In a separate transcript also released Tuesday from a May 9 teleconference, Van Sickle told prosecutors and defense attorneys that he wanted to keep the proceedings secret, even from the family of Otto Zehm.
“I am concerned that … publicity and the like as it relates to this alternate juror would cause some difficulty,” Van Sickle said. “So I would ask that you not indicate this information to others because I think it could have a negative impact on this process, and I would hope that that could be avoided.”
Assistant U.S. Attorney Timothy Durkin then pointed out during that same hearing that federal prosecutors have a legal obligation to keep the Zehm family informed of developments in the case and asked for Van Sickle’s direction about how to do that while abiding by the order to avoid disclosing the inquiry.
“It will be a closed hearing,” Van Sickle said. “So I really don’t know as there’s a necessity to advise, other than to inform the victims that the court … plans to schedule an ex parte hearing in chambers dealing with this case.”
Van Sickle agreed to open the files last month after attorneys representing The Spokesman-Review filed a motion to intervene. Although Van Sickle verbally granted access July 26, the first batch of files only became available this week.
In the letter released Tuesday, Riley noted each of the allegations made by Oreskovich, including a claim that jurors had watched media reports in the Yakima hotel where many of them stayed.
“There was NO indication – subtle or direct – that could lead to the conclusion that any of the jurors in the room had learned from news reports, or any source, that Mr. Zehm had a mental condition,” she wrote.

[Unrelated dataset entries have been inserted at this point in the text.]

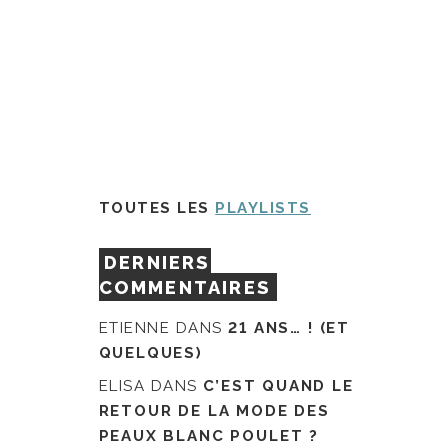
TOUTES LES
PLAYLISTS
DERNIERS
COMMENTAIRES
ETIENNE
DANS
21 ANS… ! (ET
QUELQUES)
ELISA
DANS
C’EST QUAND LE
RETOUR DE LA MODE DES
PEAUX BLANC POULET ?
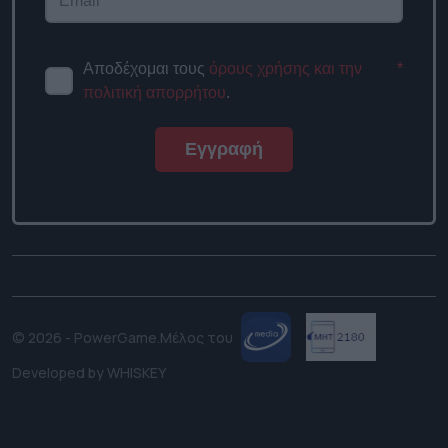
Αποδέχομαι τους
όρους χρήσης και την
*
πολιτική απορρήτου
.
Εγγραφή
© 2026 - PowerGame.
Μέλος του
Developed by
WHISKEY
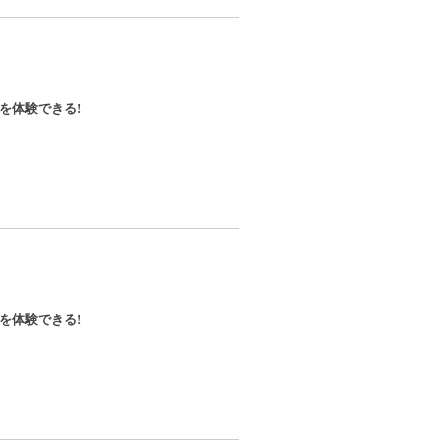
を体験できる!
を体験できる!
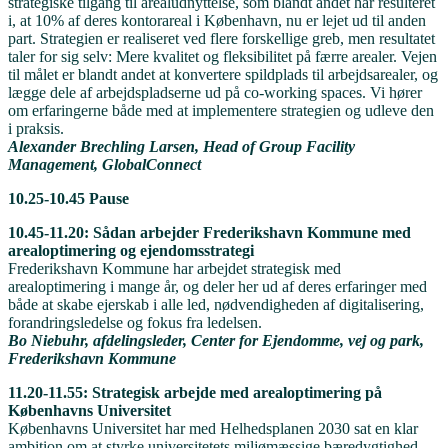
strategiske tilgang til arealudnyttelse, som blandt andet har resulteret
i, at 10% af deres kontorareal i København, nu er lejet ud til anden
part. Strategien er realiseret ved flere forskellige greb, men resultatet
taler for sig selv: Mere kvalitet og fleksibilitet på færre arealer. Vejen
til målet er blandt andet at konvertere spildplads til arbejdsarealer, og
lægge dele af arbejdspladserne ud på co-working spaces. Vi hører
om erfaringerne både med at implementere strategien og udleve den
i praksis.
Alexander Brechling Larsen,
Head of Group Facility
Management, GlobalConnect
10.25-10.45 Pause
10.45-11.20: Sådan arbejder Frederikshavn Kommune med
arealoptimering og ejendomsstrategi
Frederikshavn Kommune har arbejdet strategisk med
arealoptimering i mange år, og deler her ud af deres erfaringer med
både at skabe ejerskab i alle led, nødvendigheden af digitalisering,
forandringsledelse og fokus fra ledelsen.
Bo Niebuhr, a
fdelingsleder, Center for Ejendomme, vej og park,
Frederikshavn Kommune
11.20-11.55: Strategisk arbejde med arealoptimering på
Københavns Universitet
Københavns Universitet har med Helhedsplanen 2030 sat en klar
ambition om at styrke universitetets miljømæssige bæredygtighed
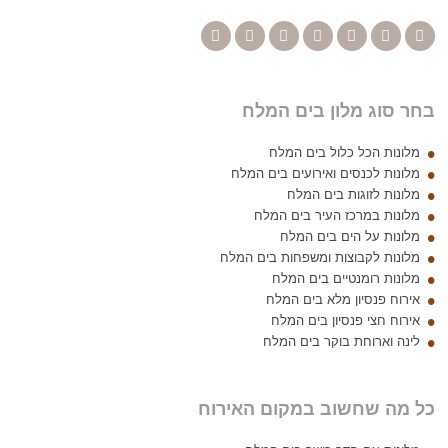
בחר סוג מלון בים המלח
מלונות הכל כלול בים המלח
מלונות לכנסים ואירועים בים המלח
מלונות לזוגות בים המלח
מלונות במרכז העיר בים המלח
מלונות על הים בים המלח
מלונות לקבוצות ומשפחות בים המלח
מלונות רומנטיים בים המלח
אירוח פנסיון מלא בים המלח
אירוח חצי פנסיון בים המלח
לינה וארוחת בוקר בים המלח
כל מה שחשוב במקום האירוח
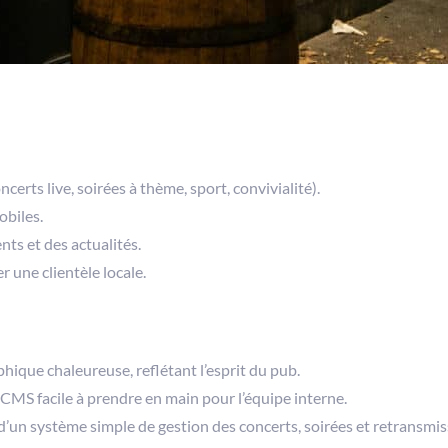
erts live, soirées à thème, sport, convivialité).
obiles.
nts et des actualités.
 une clientèle locale.
hique chaleureuse, reflétant l’esprit du pub.
MS facile à prendre en main pour l’équipe interne.
un système simple de gestion des concerts, soirées et retransmis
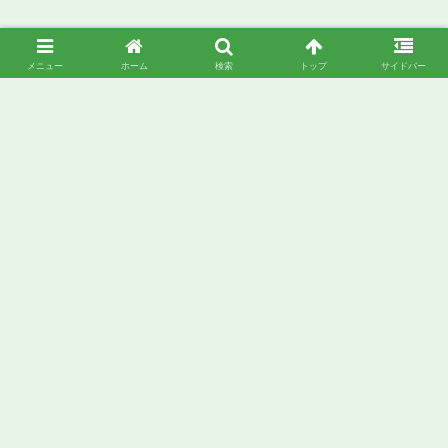
メニュー
ホーム
検索
トップ
サイドバー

Van Sickle prohibited any mention during the trial that Zehm was diagnosed with paranoid schizophrenia and was mentally delayed, saying jurors could know only what Thompson could have reasonably known at the time of the encounter.

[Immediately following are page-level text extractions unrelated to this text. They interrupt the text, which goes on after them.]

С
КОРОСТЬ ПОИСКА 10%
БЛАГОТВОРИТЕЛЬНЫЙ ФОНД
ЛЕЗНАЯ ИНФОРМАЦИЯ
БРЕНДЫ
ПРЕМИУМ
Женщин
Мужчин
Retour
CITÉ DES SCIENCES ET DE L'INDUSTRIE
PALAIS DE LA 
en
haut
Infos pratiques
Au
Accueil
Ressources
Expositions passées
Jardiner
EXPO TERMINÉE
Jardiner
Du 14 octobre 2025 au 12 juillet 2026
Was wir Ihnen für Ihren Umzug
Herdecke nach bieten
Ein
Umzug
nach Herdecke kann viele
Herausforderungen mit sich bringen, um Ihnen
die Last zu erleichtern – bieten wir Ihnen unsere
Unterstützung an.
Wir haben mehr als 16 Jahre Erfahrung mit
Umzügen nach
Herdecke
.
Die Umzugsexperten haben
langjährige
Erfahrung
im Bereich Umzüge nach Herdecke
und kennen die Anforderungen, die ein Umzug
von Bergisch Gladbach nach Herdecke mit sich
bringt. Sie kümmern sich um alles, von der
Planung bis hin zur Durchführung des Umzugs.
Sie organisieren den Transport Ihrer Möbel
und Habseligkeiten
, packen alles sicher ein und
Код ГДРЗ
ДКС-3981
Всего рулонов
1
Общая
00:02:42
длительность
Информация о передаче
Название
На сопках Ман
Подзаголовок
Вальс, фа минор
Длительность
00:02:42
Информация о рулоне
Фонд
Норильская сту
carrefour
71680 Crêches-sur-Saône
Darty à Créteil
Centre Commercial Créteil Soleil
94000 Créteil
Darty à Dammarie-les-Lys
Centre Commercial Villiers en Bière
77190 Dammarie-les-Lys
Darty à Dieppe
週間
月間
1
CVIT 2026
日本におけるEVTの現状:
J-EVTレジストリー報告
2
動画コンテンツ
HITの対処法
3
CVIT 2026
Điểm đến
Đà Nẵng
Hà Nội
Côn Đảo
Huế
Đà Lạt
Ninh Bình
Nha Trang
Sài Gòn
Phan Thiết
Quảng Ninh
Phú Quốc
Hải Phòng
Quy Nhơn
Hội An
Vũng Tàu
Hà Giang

Nonetheless, jurors sent a note to the judge after seeing security footage of the fatal confrontation asking for more information about Zehm, specifically whether he suffered from mental illness or was high on drugs at the time. Van Sickle told them they could only consider information presented during the trial.
“It is my opinion that whether or not the jurors staying in the Yakima hotel actually saw the news about Mr. Zehm’s mental condition or not is irrelevant; the notion of the victim’s mental illness was not weighed in our decision in finding the verdict,” she wrote. “We agreed unanimously that we COULD NOT use Mr. Zehm’s mental condition as a factor to find Mr. Thompson guilty or not.”

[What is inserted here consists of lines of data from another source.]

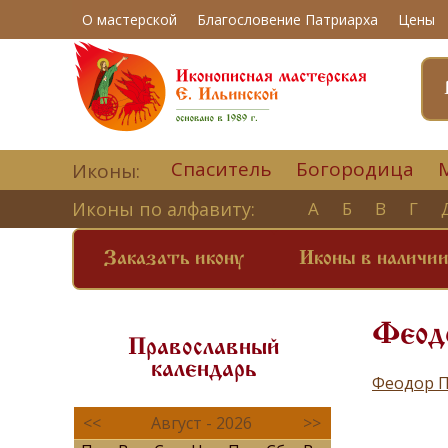
О мастерской
Благословение Патриарха
Цены
Спаситель
Богородица
Иконы:
Иконы по алфавиту:
А
Б
В
Г
Заказать икону
Иконы в наличи
Феодо
Православный
календарь
Феодор П
<<
Август - 2026
>>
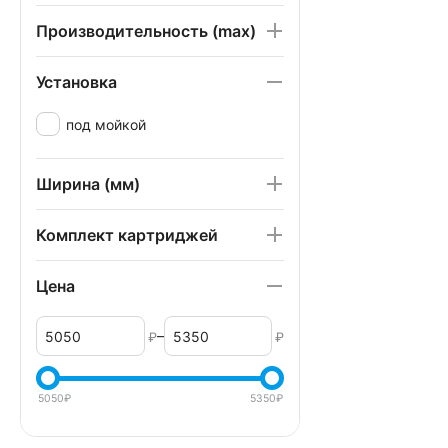
Производительность (max)
Установка
под мойкой
Ширина (мм)
Комплект картриджей
Цена
–
₽
₽
5050
₽
5350
₽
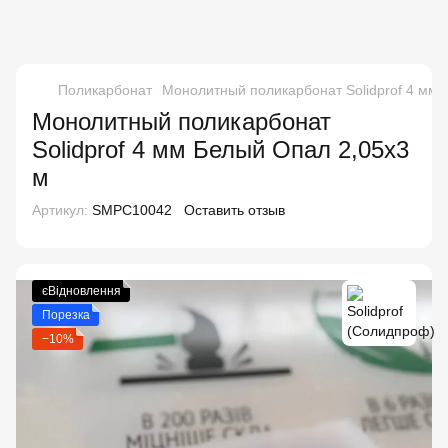
Поликарбонат
Монолитный поликарбонат Solidprof 4 мм 
Монолитный поликарбонат
Solidprof 4 мм Белый Опал 2,05x3
м
Артикул:
SMPC10042
Оставить отзыв
єВідновлення
Порезка
−10%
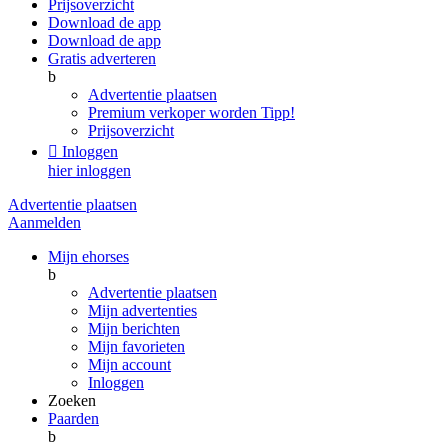
Prijsoverzicht
Download de app
Download de app
Gratis adverteren
b
Advertentie plaatsen
Premium verkoper worden
Tipp!
Prijsoverzicht

Inloggen
hier inloggen
Advertentie plaatsen
Aanmelden
Mijn ehorses
b
Advertentie plaatsen
Mijn advertenties
Mijn berichten
Mijn favorieten
Mijn account
Inloggen
Zoeken
Paarden
b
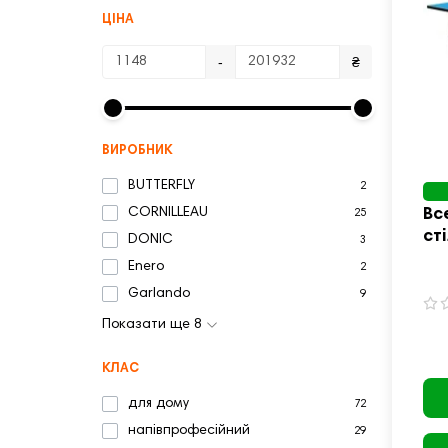
ЦІНА
-
₴
ВИРОБНИК
BUTTERFLY
2
Вс
CORNILLEAU
25
ст
DONIC
3
At
Enero
2
Li
Garlando
9
Показати ще 8
КЛАС
для дому
72
напівпрофесійний
29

Oreskovich did not reply to an interview request to respond to Riley’s concerns.
In her letter, Riley explained how the jury decided that Thompson had committed a “willful” act “in committing premeditated excessive force” when he confronted Zehm.
“Mr. Thompson was tried and found guilty by a fair, honest and intelligent jury of his peers,” she wrote. “As I tried to express in my public comment, it is indeed a very sad ending to Mr. Thompson’s long career; but the court should not allow counsel to misconstrue the expressions of sympathy for another human being to be the basis for overshadowing the pragmatic process used by jury members to find a verdict.
“Mr. Thompson cannot be allowed to stand above the very law he has taken an oath to uphold.”